Trump se presentó a las elecciones como un outsider, alguien ajeno al sistema, que entraba en él para cambiarlo. Para ello se valió no solo de una muy hábil campaña publicitaria, sino de una aún mejor campaña anti-establishment. La clave de su éxito ha sido aprovecharse de la más que penosa actuación de los partidos, los políticos, y de las instituciones, que, durante el mandato de Obama, no confrontaron ni en lo más mínimo la pobreza, el racismo institucional, el machismo y el intrusismo estadounidense en el resto del mundo. De haberlo hecho, hubieran tenido que señalar necesariamente al propio sistema de mercado como la causa subyacente, y ofrecer las consecuentes políticas de reforma sistémica. Nadie quiere ser llamado izquierdista en Estados Unidos, al fin y al cabo.

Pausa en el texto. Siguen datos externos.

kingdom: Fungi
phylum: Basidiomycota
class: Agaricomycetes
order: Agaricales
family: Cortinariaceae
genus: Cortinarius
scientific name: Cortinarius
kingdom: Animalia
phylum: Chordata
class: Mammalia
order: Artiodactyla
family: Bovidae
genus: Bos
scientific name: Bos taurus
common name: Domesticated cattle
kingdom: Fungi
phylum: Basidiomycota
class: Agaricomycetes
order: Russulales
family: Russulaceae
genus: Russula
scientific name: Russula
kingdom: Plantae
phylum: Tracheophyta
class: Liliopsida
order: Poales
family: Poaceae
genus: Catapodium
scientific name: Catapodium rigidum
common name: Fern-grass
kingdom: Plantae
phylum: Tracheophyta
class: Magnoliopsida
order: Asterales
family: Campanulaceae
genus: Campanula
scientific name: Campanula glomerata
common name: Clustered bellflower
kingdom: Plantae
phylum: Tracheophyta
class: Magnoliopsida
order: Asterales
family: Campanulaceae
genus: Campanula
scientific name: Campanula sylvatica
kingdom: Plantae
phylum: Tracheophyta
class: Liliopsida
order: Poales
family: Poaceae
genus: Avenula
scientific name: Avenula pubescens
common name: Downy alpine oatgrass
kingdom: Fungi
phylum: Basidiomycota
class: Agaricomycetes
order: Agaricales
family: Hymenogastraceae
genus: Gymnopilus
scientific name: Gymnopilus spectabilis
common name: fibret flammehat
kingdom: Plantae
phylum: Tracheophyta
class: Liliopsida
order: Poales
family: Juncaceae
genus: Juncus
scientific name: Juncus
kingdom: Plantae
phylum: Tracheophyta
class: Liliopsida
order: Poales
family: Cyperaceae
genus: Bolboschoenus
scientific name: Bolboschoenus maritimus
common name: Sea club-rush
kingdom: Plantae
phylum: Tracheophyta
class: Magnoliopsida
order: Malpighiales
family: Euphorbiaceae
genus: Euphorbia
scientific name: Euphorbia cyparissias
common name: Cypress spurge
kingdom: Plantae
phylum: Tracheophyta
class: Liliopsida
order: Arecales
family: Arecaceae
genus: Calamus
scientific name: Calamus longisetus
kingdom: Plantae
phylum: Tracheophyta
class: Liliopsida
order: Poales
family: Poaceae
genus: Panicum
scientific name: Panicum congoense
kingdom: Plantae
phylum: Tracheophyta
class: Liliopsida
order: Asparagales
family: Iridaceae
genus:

Trump es la respuesta reaccionaria a la crisis de legitimidad de una clase política que perdió por el simple hecho de que no tenían más credibilidad que él. Por el simple hecho de que las instituciones estadounidenses se han encargado tan férreamente de proteger el statu quo, que se han puesto en peligro a sí mismas.
Trump es la respuesta reaccionaria a la crisis de legitimidad de una clase política que perdió por el simple hecho de que no tenían más credibilidad que él
La interminable sarta de mentiras y desmanes que le han acompañado a lo largo de todo su mandato le ha sido perdonada no porque la totalidad de sus votantes le sigan ciegamente, sino porque realmente se percibe como la única opción viable en el panorama político. Los propios votantes demócratas no han elegido a Joe Biden por creer en él, sino para que Trump no fuera reelegido. La legitimidad de las instituciones y de los partidos está tan sumamente deteriorada por su propia mano, que no será fácil sanar el daño.
Y no sanará.
No sanará porque Biden no ofrecerá políticas que protejan a la ciudadanía más precaria y expuesta a los vaivenes del capitalismo salvaje. No sanará porque los demócratas no adoptarán políticas públicas que basen su mandato en reconstruir el sistema público. No sanará porque no se encargarán de aplicar políticas serias que eliminen el racismo estructural de las instituciones y en especial de la policía. No sanará porque adoptarán la misma estrategia que Obama o que el propio Donald Trump: ofrecer la idea y la ilusión del cambio para que nada cambie en ese país. No sanará porque no harán frente en lo más mínimo a los estratos políticos y sociales que perpetúan la pobreza de millones de personas que votaron a Trump precisamente por desesperación. Y cuando este mandato haya acabado, y nada haya cambiado, Trump, o su hija Ivanka, volverán a presentarse a las elecciones, con credibilidad renovada.
El problema de que el discurso del “golpe de Estado progresista” haya calado hasta ese punto en Estados Unidos implica que el resto de agrupaciones de extrema derecha imitarán sus actos, pues es el país catalizador del resto de democracias, nos guste o no. Conviene por tanto comprender ya que los neofascismos surgen con la pérdida de credibilidad y de legitimidad de la ciudadanía en sus instituciones, de sus partidos, y de sus políticos. Esa animadversión surge cuando la política no puede responder a los problemas socioeconómicos de su gente, y esos problemas socioeconómicos, surgen al no asegurar una red pública de bienestar que genere cohesión social, bienestar público, confianza en las instituciones.
Al fascismo se le vence con políticas públicas. Y si no entendemos eso, tendremos más asaltos al capitolio.